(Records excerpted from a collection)
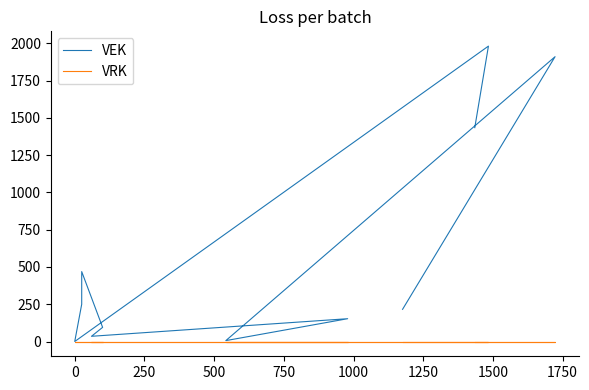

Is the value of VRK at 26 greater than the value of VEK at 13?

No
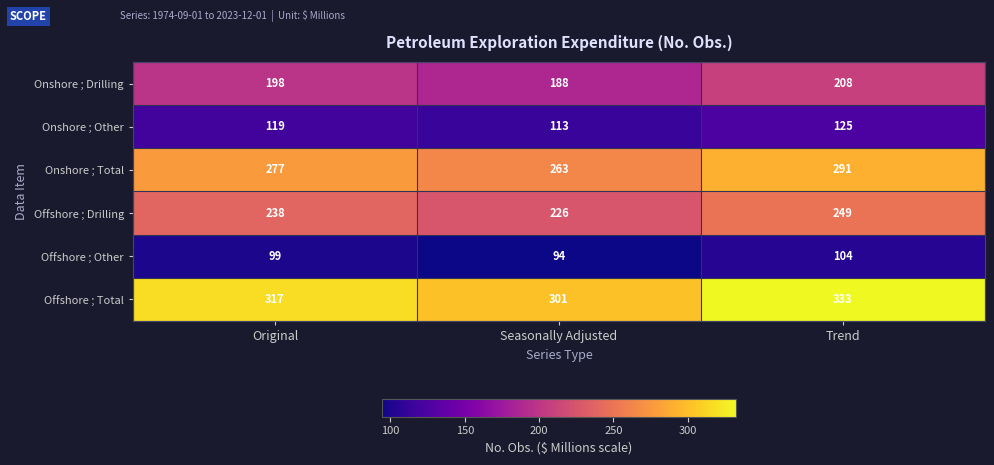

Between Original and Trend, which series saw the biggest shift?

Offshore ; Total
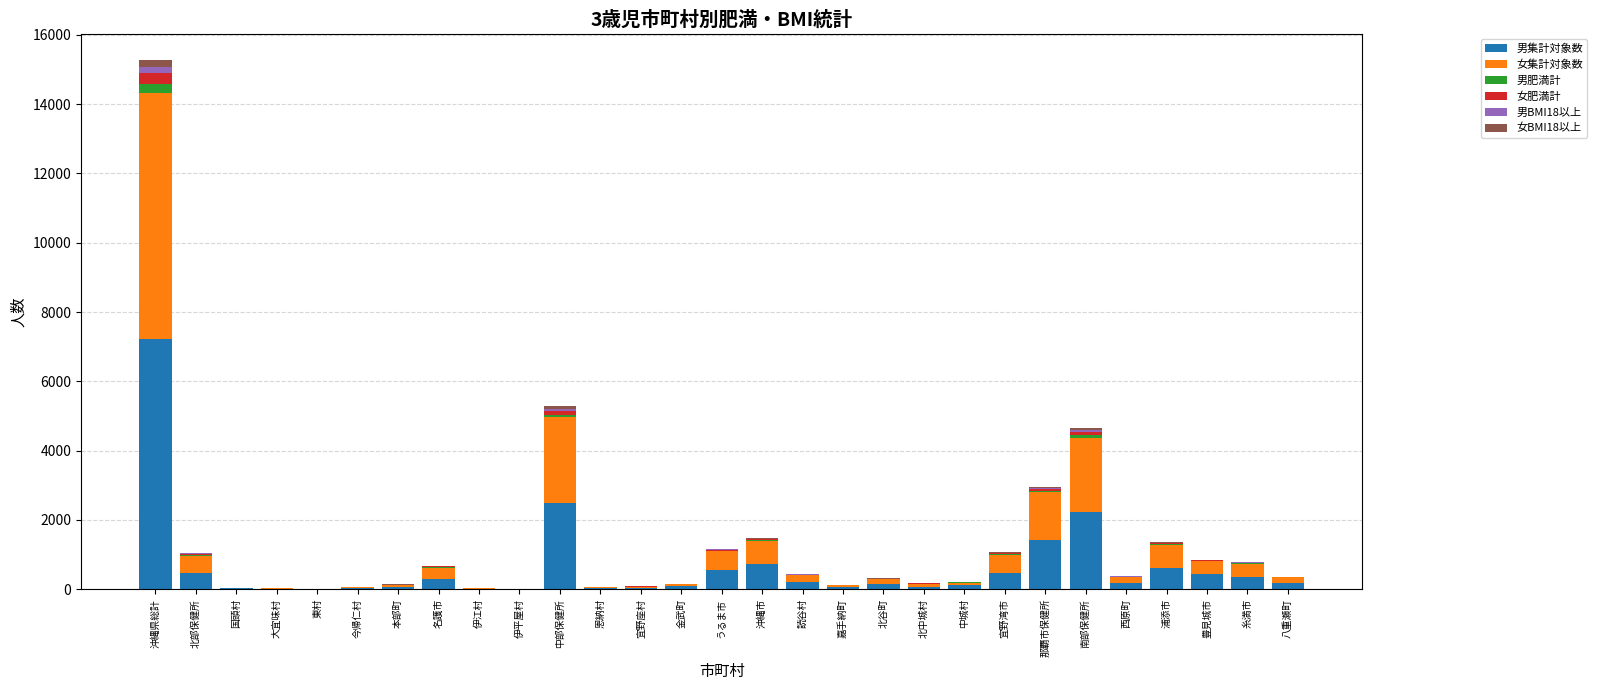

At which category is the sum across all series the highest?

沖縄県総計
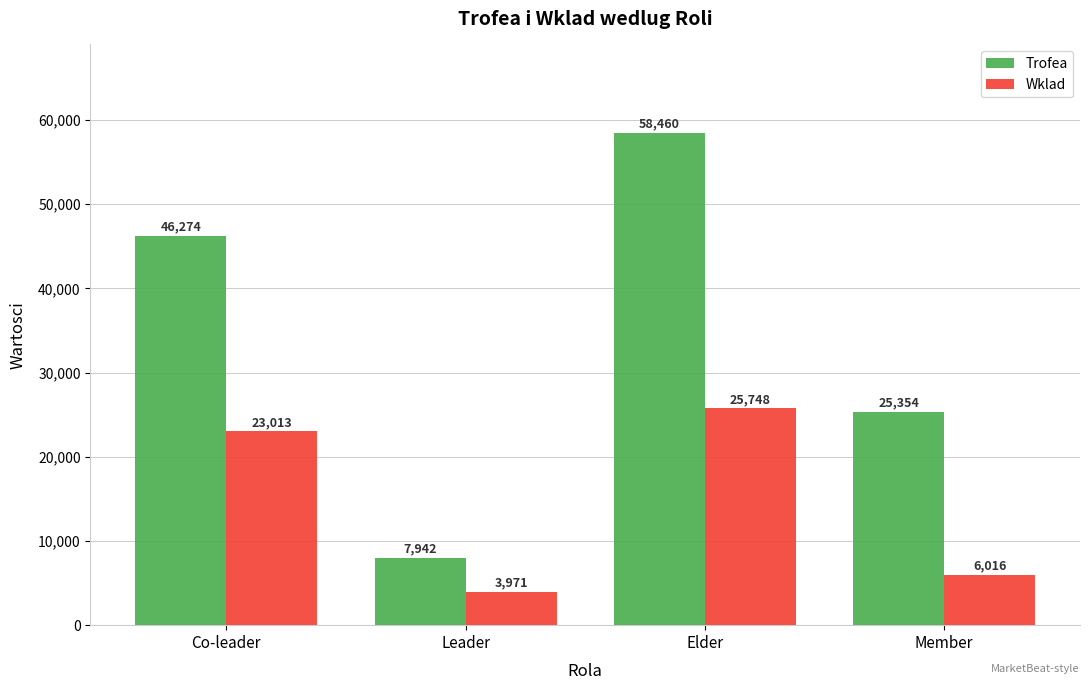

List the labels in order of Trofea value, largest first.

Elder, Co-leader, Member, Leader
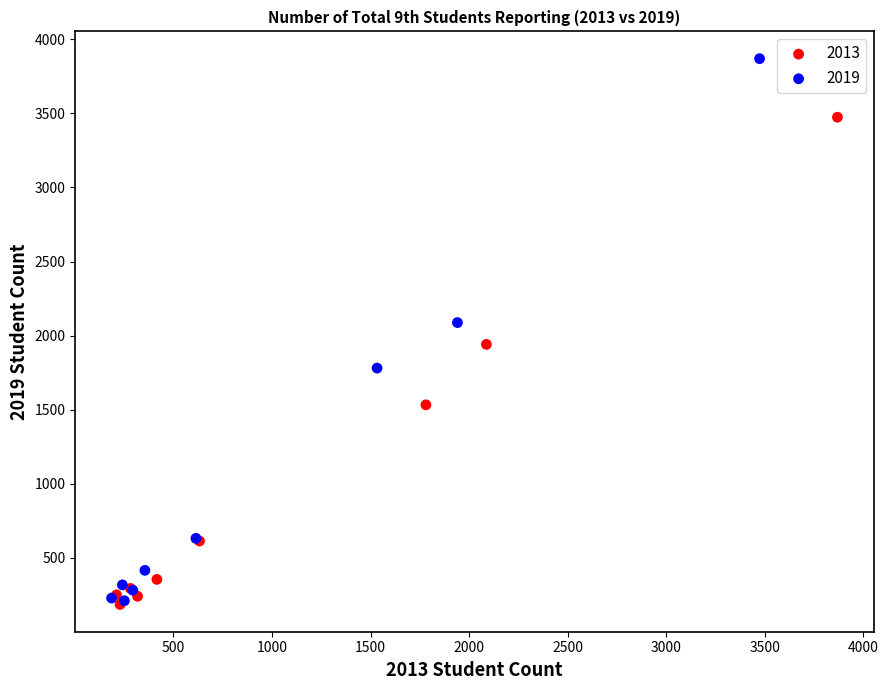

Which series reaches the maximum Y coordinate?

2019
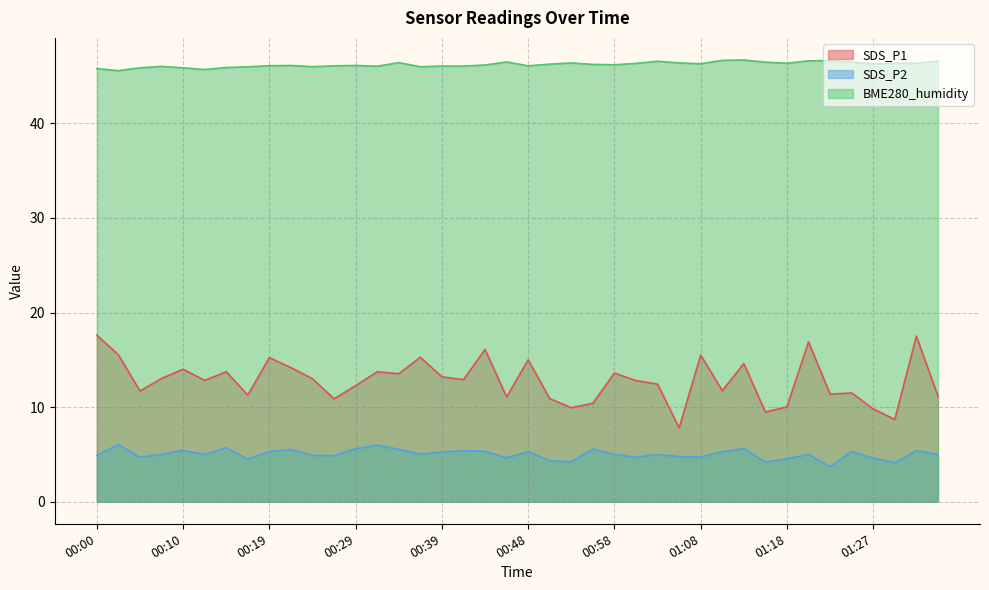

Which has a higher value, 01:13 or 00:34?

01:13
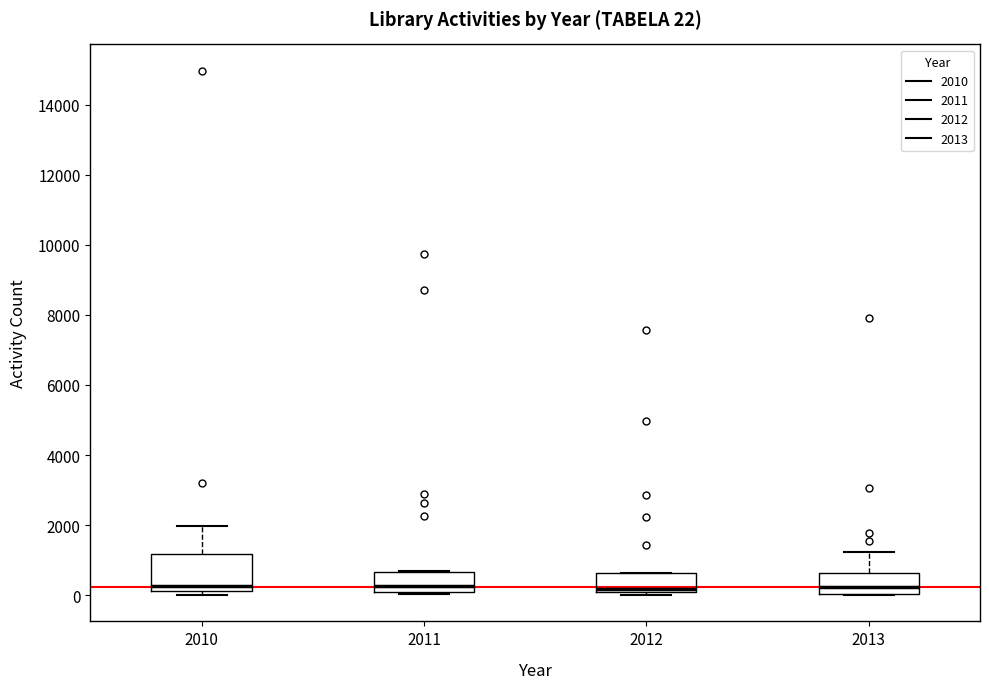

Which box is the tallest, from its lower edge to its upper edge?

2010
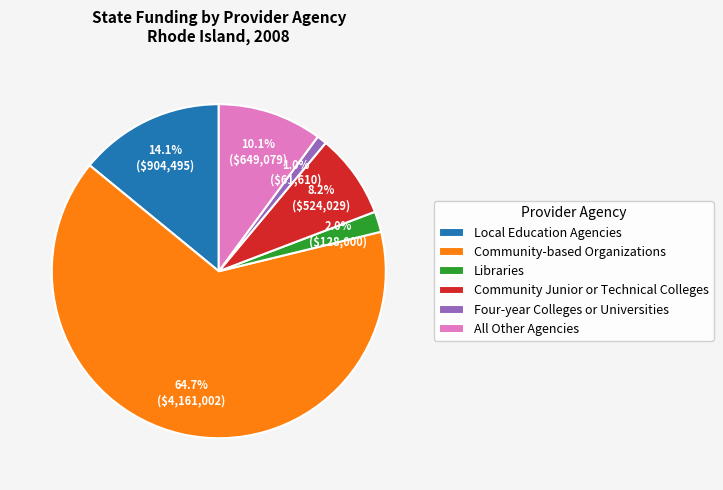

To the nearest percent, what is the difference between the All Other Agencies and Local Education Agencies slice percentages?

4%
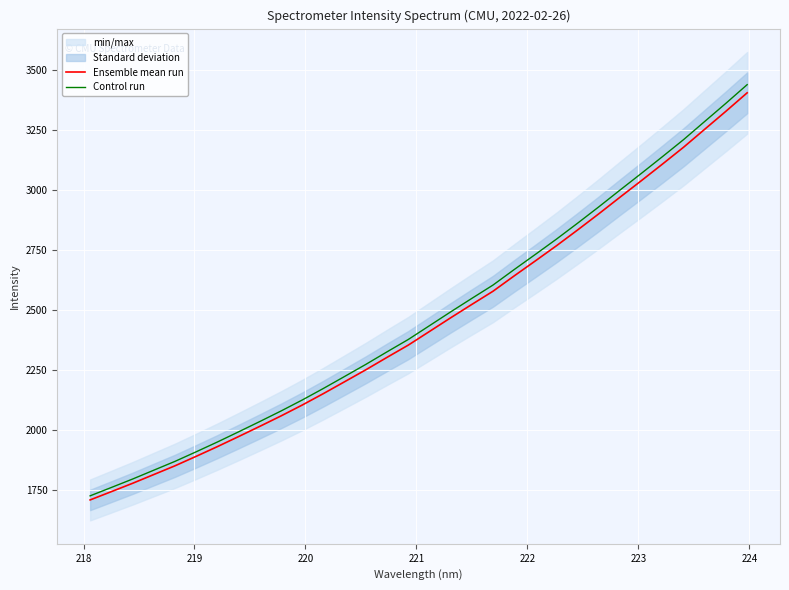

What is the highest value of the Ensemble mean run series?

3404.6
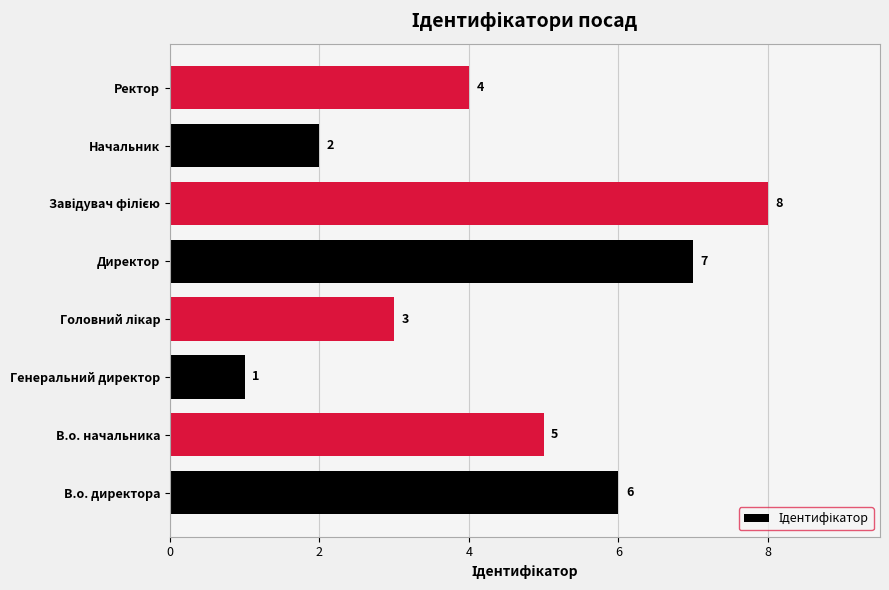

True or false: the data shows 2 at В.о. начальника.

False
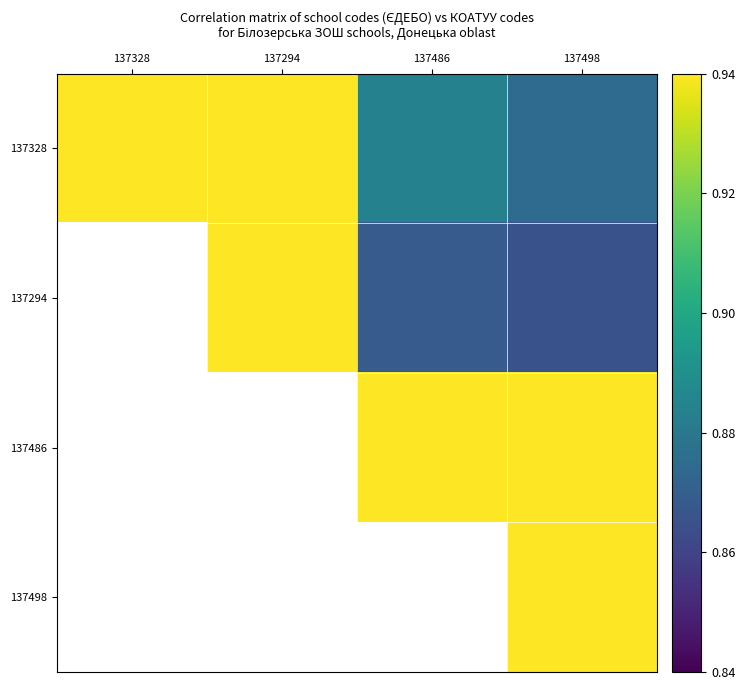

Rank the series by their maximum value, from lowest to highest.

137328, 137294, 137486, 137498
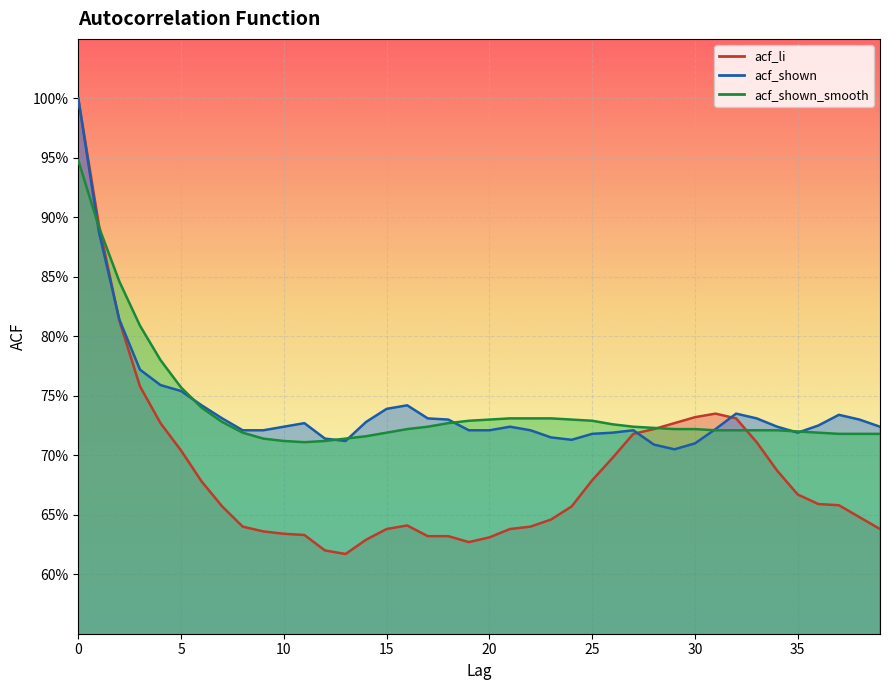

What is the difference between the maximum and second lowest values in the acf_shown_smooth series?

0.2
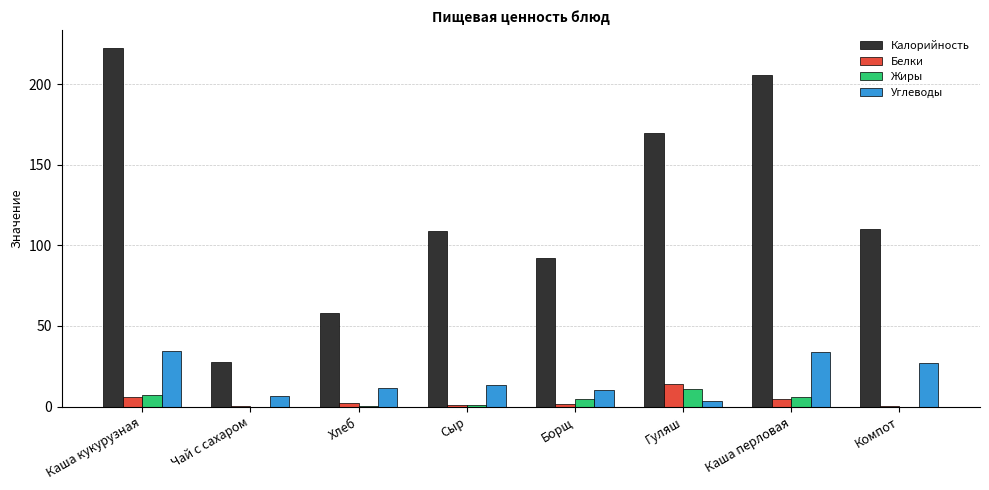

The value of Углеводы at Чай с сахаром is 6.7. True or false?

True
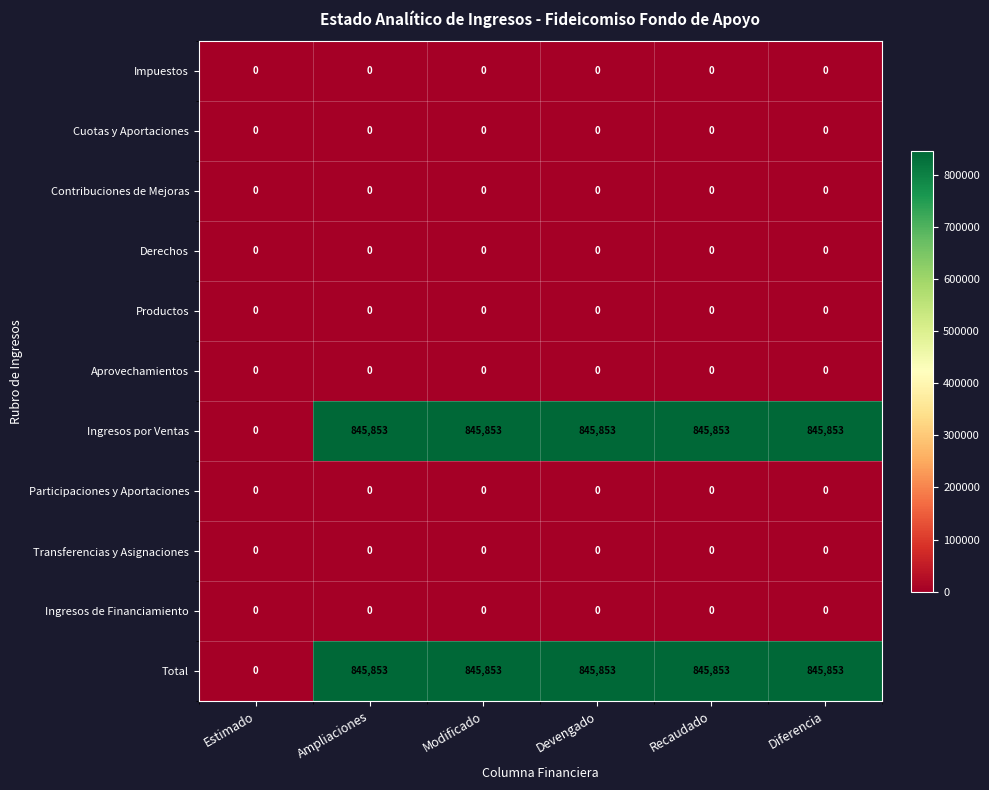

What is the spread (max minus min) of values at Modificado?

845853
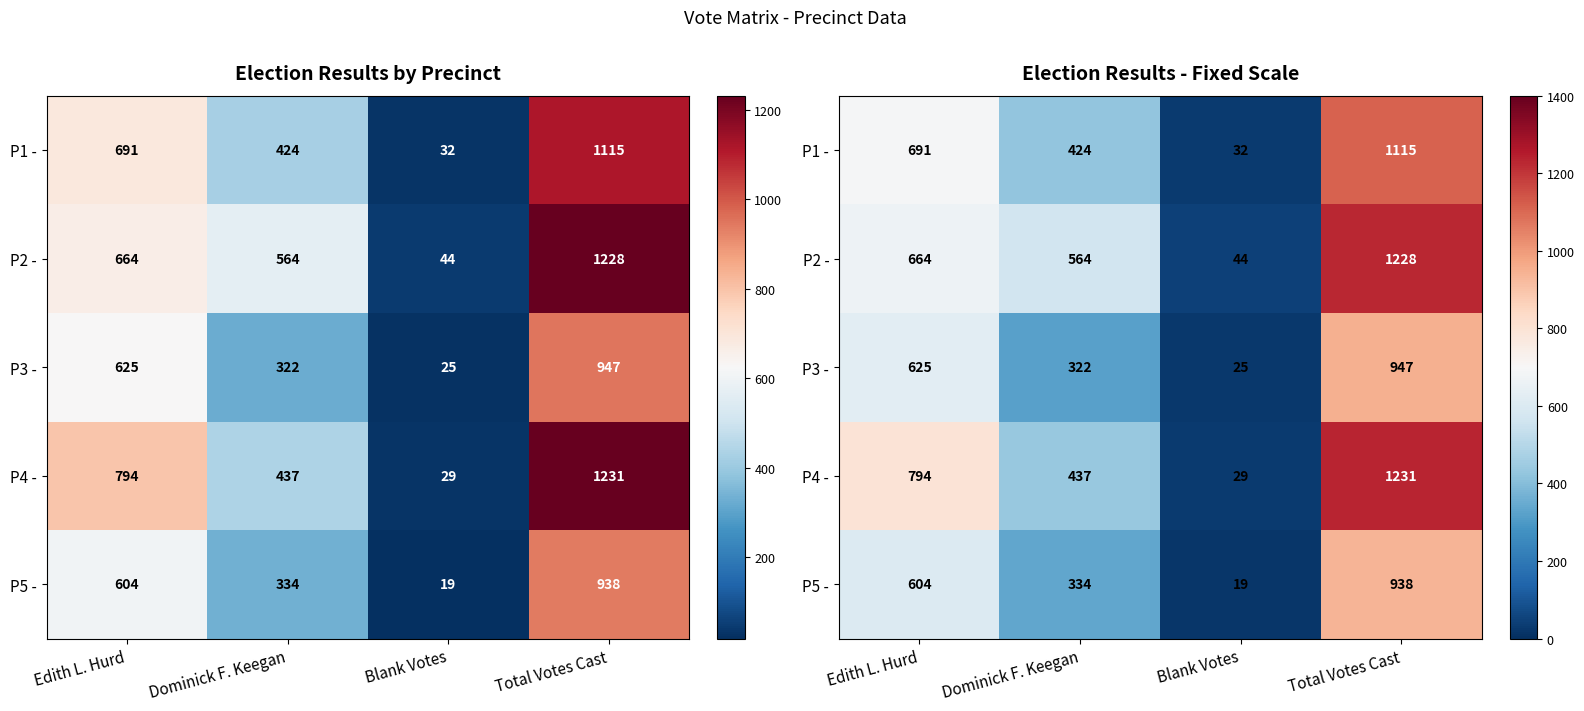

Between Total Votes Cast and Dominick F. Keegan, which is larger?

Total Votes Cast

### BRIEF
Transcribe everything from the line containing "Which box is" down to the end of the entries, word for word, and leave out the pictures.

### WRITTEN SOLUTION
Which box is the tallest, from its lower edge to its upper edge?

2010

To the nearest percent, what is the difference between the All Other Agencies and Local Education Agencies slice percentages?

4%

What is the highest value of the Ensemble mean run series?

3404.6

True or false: the data shows 2 at В.о. начальника.

False

Rank the series by their maximum value, from lowest to highest.

137328, 137294, 137486, 137498

What is the difference between the maximum and second lowest values in the acf_shown_smooth series?

0.2

The value of Углеводы at Чай с сахаром is 6.7. True or false?

True

What is the spread (max minus min) of values at Modificado?

845853

Between Total Votes Cast and Dominick F. Keegan, which is larger?

Total Votes Cast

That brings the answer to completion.